Man versus Machine
“A man’s best friends are ten fingers.” – Robert Collyer
Gone are the days of the Stone Age when man used to work hard day and night and used to go on foot or by bullock cart without having any comfort in life. It was difficult for him even to get the basic necessities of life. He had a very tough time working like a machine without any leisure or pleasure.
The twentieth century was the age of science or the age of machines. After Industrial Revolution, man has got a large number of machines at his beck and call. Machines have given him rest, comfort and all the facilities of life. They have saved a lot of man’s time and energy. Long distances are covered in a matter of seconds; mass production of things of daily use with the help of automatic machines has relieved man of a lot of drudgery and labour. The invention of radio, cinema, transistor, television and video has made man’s life charming and worth living.
Science has conquered time and space. Telephone, telegram and wireless have made communication easy and smooth. Distance today stands conquered and beaten. Fast-moving vehicles like airplanes, superfast trains and jets carry people from one corner of the world to another in no time. Printing has made it easy for man to convey ideas from one generation to another. Man, today, seeks the help of machines for all his activities. He cannot live without machines. In fact, he has become a slave to them.

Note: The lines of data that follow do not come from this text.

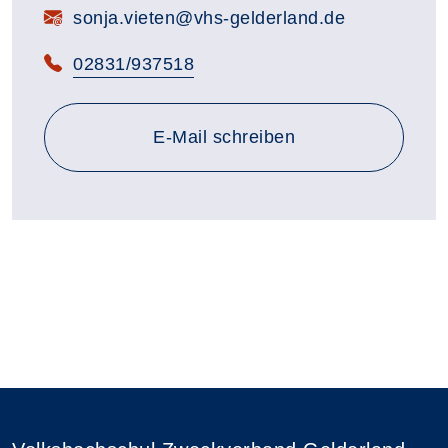
E-Mail:
sonja.vieten@vhs-gelderland.de
Telefon:
02831/937518
E-Mail schreiben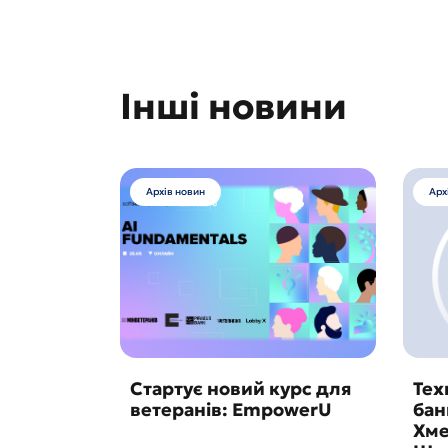
Інші новини
Архів новин
Арх
Стартує новий курс для
Тех
ветеранів: EmpowerU
бан
Хме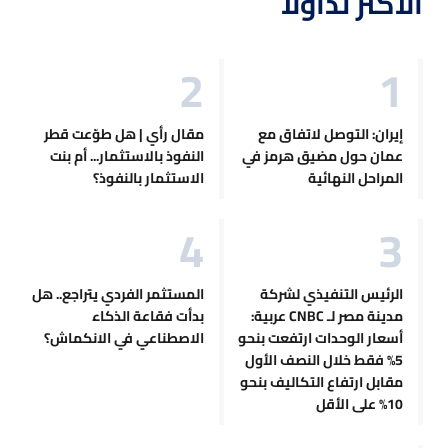
الأكثر تداولاً
إيران: التوصل لاتفاق مع
مقال رأي | هل طوّعت قطر
عمان حول مضيق هرمز في
النفوذ بالاستثمار... أم بنت
المراحل النهائية
الاستثمار بالنفوذ؟
الرئيس التنفيذي لشركة
المستثمر الفردي يتراجع.. هل
مدينة مصر لـ CNBC عربية:
بدأت فقاعة الذكاء
أسعار الوحدات ارتفعت بنحو
الاصطناعي في الانكماش؟
5% فقط خلال النصف الأول
مقابل ارتفاع التكاليف بنحو
10% على الأقل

Early in the morning, an alarm clock wakes him up. An electric kettle gives him a cup of tea. He uses a blade, produced in a big factory, for shaving his face. A geyser prepares the hot bath for him. A washing machine washes his clothes. The cooking range, the pressure cooker and several other kitchen appliances prepare his food. A bus, a car, or a train carries him to his office. Even at his office, the typewriter writes for him; he uses the telephone and the teleprinter to convey his ideas across long distances. He talks to his colleagues and subordinates over the intercom. Machines produce his goods which are carried in trucks to the market. When he goes back home in the evening, the television relaxes him; the air conditioner cools his room, and the sweet lullabies from a two-in-one lull him to sleep. Can he imagine life without machines? Certainly not. He is not the master of the machines: the machines are his masters. He has forgotten the spiritual and moral aspects of life. He has simply chosen to be a machine in this dull materialistic world. In a way man himself has become handicapped as he has forgotten to use his physical power for working.
Man, today, has become too much money-minded. He has no rest, no time and no patience to enjoy Nature. He is a puppet working in the hands of machines. That is what made Wordsworth write:
“The world is too much with us, late and soon
Getting and spending we lay waste our powers;
Little do we see in nature that is ours;
We have given our hearts away, a sordid boon!”
Life, today, has become so busy that man has neither any leisure nor any real pleasure in life. Machines have made human life so dull, monotonous and boring that it has been reduced to a mechanical routine only. All the time man is busy with one thing or another.
It is this type of busy life that made W.H. Davies write:
“What is this life is full of care
We have no time to stand and stare.”
Man must not become a machine himself. He is the noblest and the best creation of God. He must not forget or lose sight of his final destiny or goal. He has to march forward on the road to divinity where he can attain real salvation and free himself from the shackles of life.